Plutocracia.com

Bookmark and Share

O ponto de não retorno será repentino

por Michael Hudson | entrevistado por The Saker

Resistir.info - 1 de maio, 2020

https://www.resistir.info/crise/hudson_01mai20.html

Sempre tive por Michael Hudson a maior estima. Não apenas o considero como o meu economista favorito nos EUA, mas também sei que ele é um ser humano generoso. Ele manifestou essa generosidade novamente quando concordou em responder a algumas perguntas muito básicas que um não-economista como eu faria. Estou profundamente grato a Michael por ter tempo para me responder!
The Saker

The Saker: Suponho que, como qualquer outro sistema, a economia e o sistema financeiro dos EUA e, em geral, do Ocidente venham a ser penalizados, mas deve haver um "ponto de não retorno", após o qual todo o sistema se desmorona como um castelo de cartas. Minha primeira pergunta é dupla: a) o que seria esse "ponto de não retorno" e se acha que já (ou em breve) o atingimos? b) Quais seriam os sinais de que esse "ponto de não retorno" foi alcançado (ou está prestes a ser alcançado)?

Michael Hudson: O "ponto de não retorno" chegaria quando a Reserva Federal e o governo deixassem de resgatar (bailing out) os banqueiros e os mercados de acções e títulos e deixassem o preço real dos activos entrar em colapso no "mercado livre", para reflectir a contracção da economia "real". Nessa altura haveria uma liquidação ao desbarato sem a promessa de a Reserva Federal ser o comprador de último recurso.

#####

**Enunciado:**
Diga se cada afirmação concorda com a entrevista sobre o ponto de não retorno, respondendo sim ou não e citando as palavras exatas do texto que o decidem: (a) The Saker considera Michael Hudson o seu economista favorito nos EUA; (b) segundo Hudson, o ponto de não retorno chegaria quando a Reserva Federal e o governo aumentassem os resgates aos banqueiros; (c) The Saker apresenta-se como economista. Os dados não são necessários para resolver o exercício.

Dados de texto extraídos da página:

#####

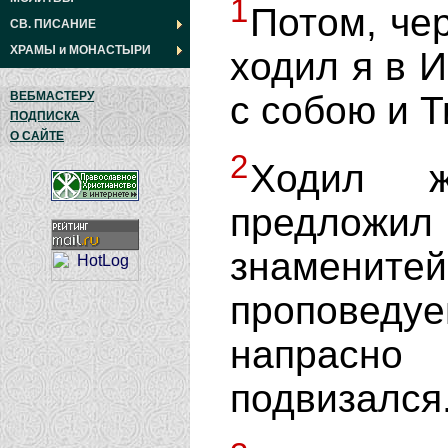
1
Потом, чер
СВ. ПИСАНИЕ
ХРАМЫ
и
МОНАСТЫРИ
ходил я в 
с собою и Т
ВЕБМАСТЕРУ
ПОДПИСКА
О САЙТЕ
2
Ходил 
предло
знамените
проповеду
напрасно
подвизался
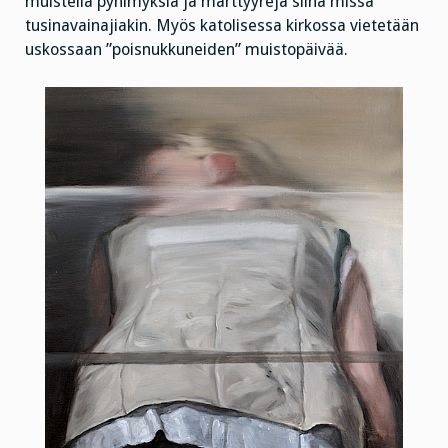
muistella pyhimyksiä ja marttyyreja siinä missä
tusinavainajiakin. Myös katolisessa kirkossa vietetään
uskossaan ”poisnukkuneiden” muistopäivää.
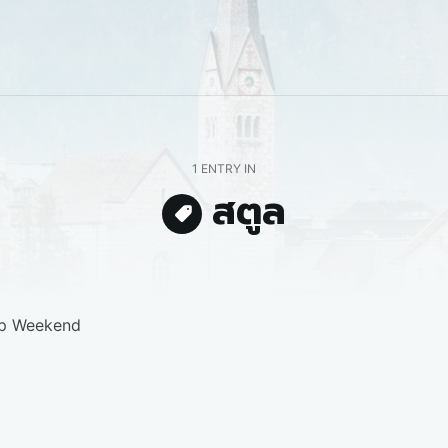
1 ENTRY IN
สตูล
pp Weekend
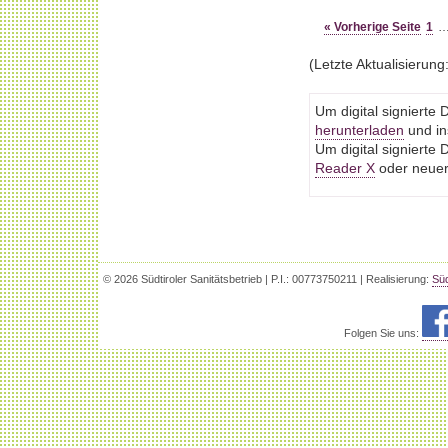
« Vorherige Seite
1
(Letzte Aktualisierung
Um digital signiert
herunterladen
und ins
Um digital signiert
Reader X
oder neuere
© 2026 Südtiroler Sanitätsbetrieb | P.I.: 00773750211 | Realisierung:
Süd
Folgen Sie uns:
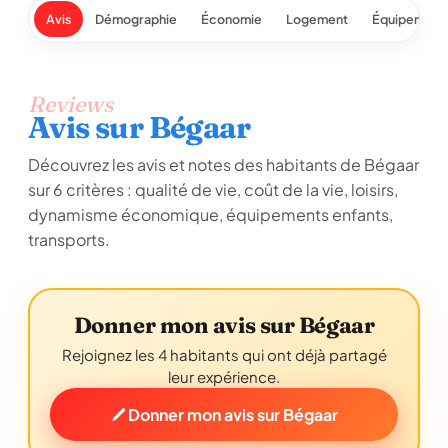
Avis
Démographie
Économie
Logement
Équipement
Reviews
Avis sur Bégaar
Découvrez les avis et notes des habitants de Bégaar
sur 6 critères : qualité de vie, coût de la vie, loisirs,
dynamisme économique, équipements enfants,
transports.
Donner mon avis sur Bégaar
Rejoignez les 4 habitants qui ont déjà partagé
leur expérience.
Donner mon avis sur Bégaar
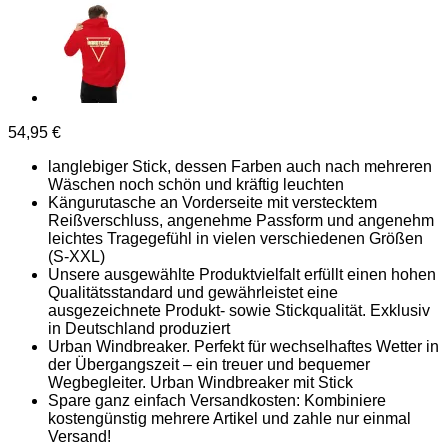
54,95
€
langlebiger Stick, dessen Farben auch nach mehreren
Wäschen noch schön und kräftig leuchten
Kängurutasche an Vorderseite mit verstecktem
Reißverschluss, angenehme Passform und angenehm
leichtes Tragegefühl in vielen verschiedenen Größen
(S-XXL)
Unsere ausgewählte Produktvielfalt erfüllt einen hohen
Qualitätsstandard und gewährleistet eine
ausgezeichnete Produkt- sowie Stickqualität. Exklusiv
in Deutschland produziert
Urban Windbreaker. Perfekt für wechselhaftes Wetter in
der Übergangszeit – ein treuer und bequemer
Wegbegleiter. Urban Windbreaker mit Stick
Spare ganz einfach Versandkosten: Kombiniere
kostengünstig mehrere Artikel und zahle nur einmal
Versand!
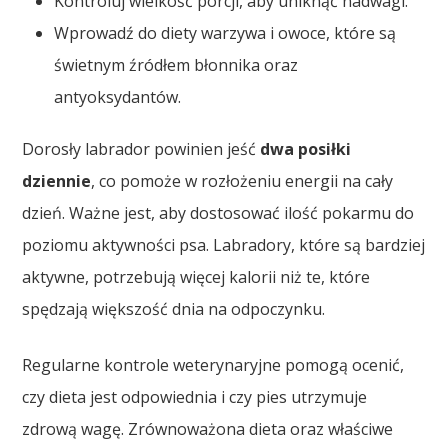
Kontroluj wielkość porcji, aby uniknąć nadwagi.
Wprowadź do diety warzywa i owoce, które są
świetnym źródłem błonnika oraz
antyoksydantów.
Dorosły labrador powinien jeść
dwa posiłki
dziennie
, co pomoże w rozłożeniu energii na cały
dzień. Ważne jest, aby dostosować ilość pokarmu do
poziomu aktywności psa. Labradory, które są bardziej
aktywne, potrzebują więcej kalorii niż te, które
spędzają większość dnia na odpoczynku.
Regularne kontrole weterynaryjne pomogą ocenić,
czy dieta jest odpowiednia i czy pies utrzymuje
zdrową wagę. Zrównoważona dieta oraz właściwe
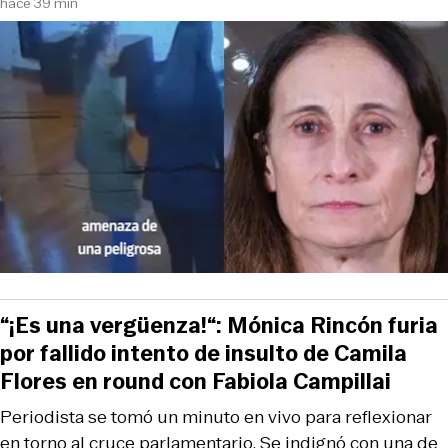
hace 39 min
“¡Es una vergüenza!“: Mónica Rincón furia
por fallido intento de insulto de Camila
Flores en round con Fabiola Campillai
Periodista se tomó un minuto en vivo para reflexionar
en torno al cruce parlamentario. Se indignó con una de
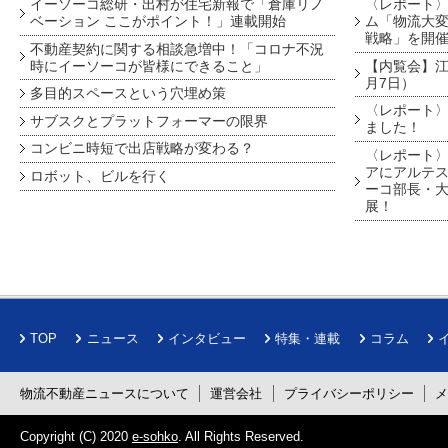
イーソーコ総研・出村が住宅新報で「倉庫リノ
〈レポート
ベーション ここがポイント！」連載開始
ム「物流大変
戦略」を開
不動産契約に関する相談急増中！「コロナ不況
時にイーソーコが皆様にできること」
【内覧会】江戸
月7日）
多目的スペースという穴埋め策
〈レポート〉
サブスクとプラットフォーマーの限界
ました！
コンビニ時短で出店戦略が変わる？
〈レポート〉
アにアルテ
ロボット、ビルを行く
ーコ部長・大
展！
TOP
ニュース
インタビュー
特集・連載
コラム
物流不動産ニュースについて
運営会社
プライバシーポリシー
Copyright (C) 2020
e-sohko
. All Rights Reserved.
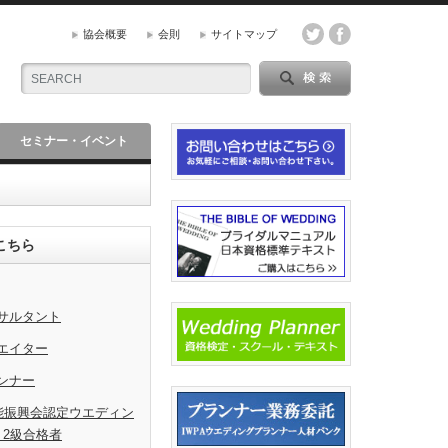
協会概要
会則
サイトマップ
セミナー・イベント
こちら
サルタント
エイター
ンナー
能振興会認定ウエディン
・2級合格者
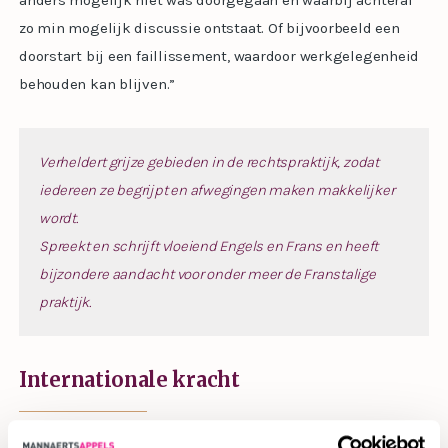
anders mogelijk niet was doorgegaan en waarbij achteraf
zo min mogelijk discussie ontstaat. Of bijvoorbeeld een
doorstart bij een faillissement, waardoor werkgelegenheid
behouden kan blijven.”
Verheldert grijze gebieden in de rechtspraktijk, zodat
iedereen ze begrijpt en afwegingen maken makkelijker
wordt.
Spreekt en schrijft vloeiend Engels en Frans en heeft
bijzondere aandacht voor onder meer de Franstalige
praktijk.
Internationale kracht
Naast expert in het Nederlandse ondernemingsrecht, is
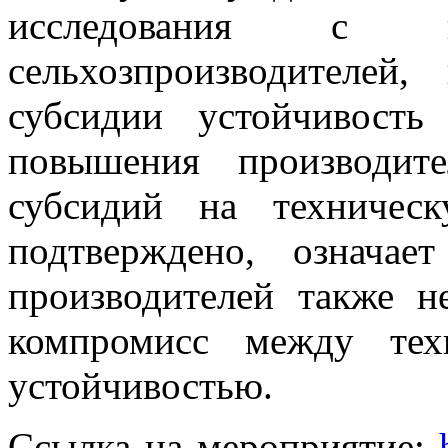
исследования с ко
сельхозпроизводителей
субсидии устойчивость
повышения производите
субсидий на техничес
подтверждено, означае
производителей также н
компромисс между тех
устойчивостью.
Ссылка на мероприятие:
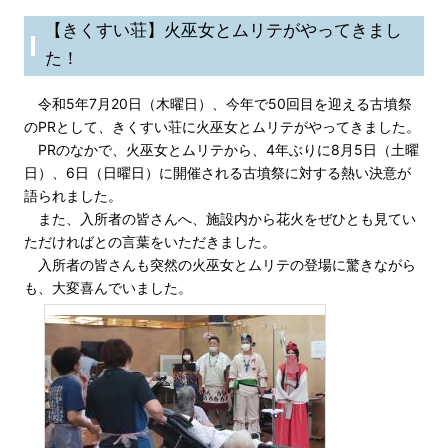
【きくすい荘】火巫女とムリテがやってきまし
た！
令和5年7月20日（木曜日）、今年で50回目を迎える古墳祭
のPRとして、きくすい荘に火巫女とムリテがやってきました。
PRのなかで、火巫女とムリテから、4年ぶりに8月5日（土曜
日）、6日（日曜日）に開催される古墳祭に対する熱い決意が
語られました。
また、入所者の皆さんへ、施設内から花火をぜひとも見てい
ただければとの言葉をいただきました。
入所者の皆さんも突然の火巫女とムリテの登場に驚きながら
も、大変喜んでいました。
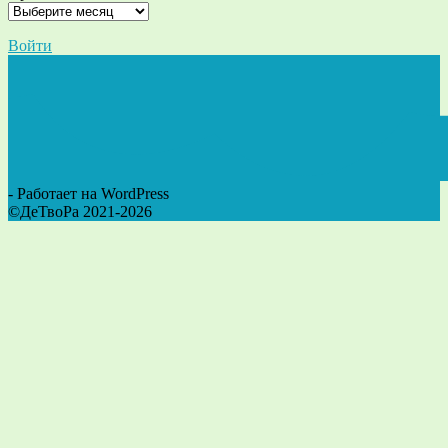
Войти
- Работает на WordPress
©ДеТвоРа 2021-2026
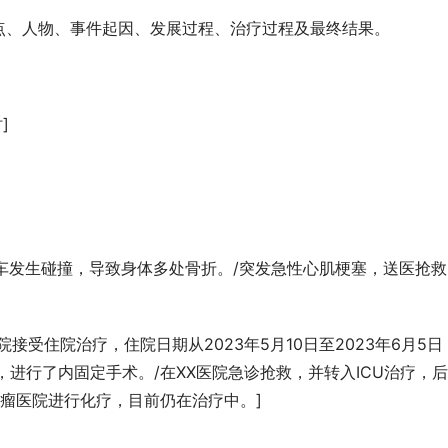
点、人物、事件起因、发展过程、治疗过程及最终结果。
]
轿车发生碰撞，导致身体多处骨折。/突发急性心肌梗塞，送医抢救
院接受住院治疗，住院日期从2023年5月10日至2023年6月5日
进行了内固定手术。/在XX医院急诊抢救，并转入ICU治疗，
肿瘤医院进行化疗，目前仍在治疗中。]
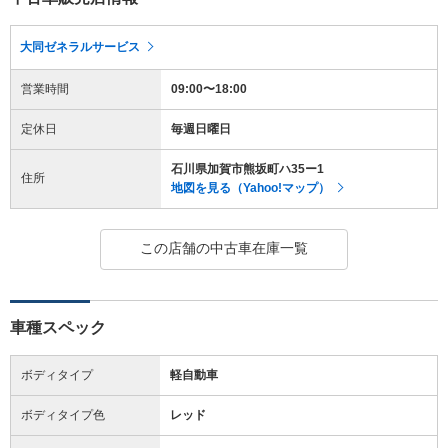
大同ゼネラルサービス
営業時間
09:00〜18:00
定休日
毎週日曜日
石川県加賀市熊坂町ハ35ー1
住所
地図を見る（Yahoo!マップ）
この店舗の中古車在庫一覧
車種スペック
ボディタイプ
軽自動車
ボディタイプ色
レッド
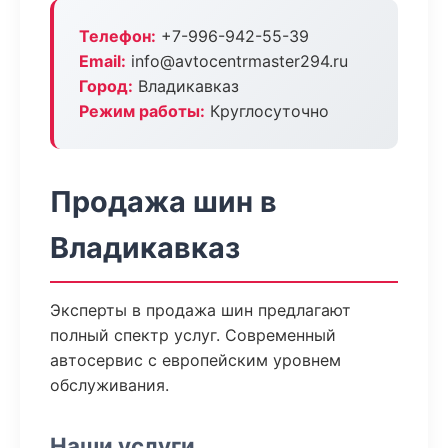
Телефон:
+7-996-942-55-39
Email:
info@avtocentrmaster294.ru
Город:
Владикавказ
Режим работы:
Круглосуточно
Продажа шин в
Владикавказ
Эксперты в продажа шин предлагают
полный спектр услуг. Современный
автосервис с европейским уровнем
обслуживания.
Наши услуги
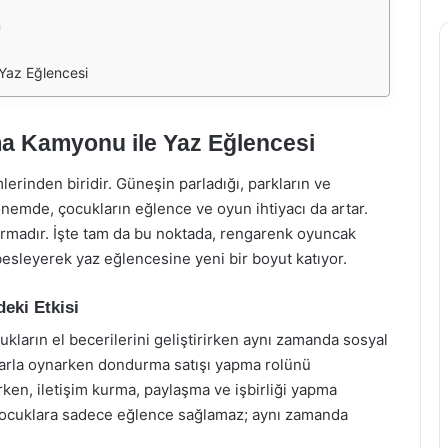
m
az Eğlencesi
 Kamyonu ile Yaz Eğlencesi
erinden biridir. Güneşin parladığı, parkların ve
nemde, çocukların eğlence ve oyun ihtiyacı da artar.
rmadır. İşte tam da bu noktada, rengarenk oyuncak
sleyerek yaz eğlencesine yeni bir boyut katıyor.
ki Etkisi
arın el becerilerini geliştirirken aynı zamanda sosyal
aklarla oynarken dondurma satışı yapma rolünü
arken, iletişim kurma, paylaşma ve işbirliği yapma
 çocuklara sadece eğlence sağlamaz; aynı zamanda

#####

**Resposta ao exercício:**
(a) Sim: "Não apenas o considero como o meu economista favorito nos EUA".
(b) Não: "deixassem de resgatar (bailing out) os banqueiros".
(c) Não: "um não-economista como eu".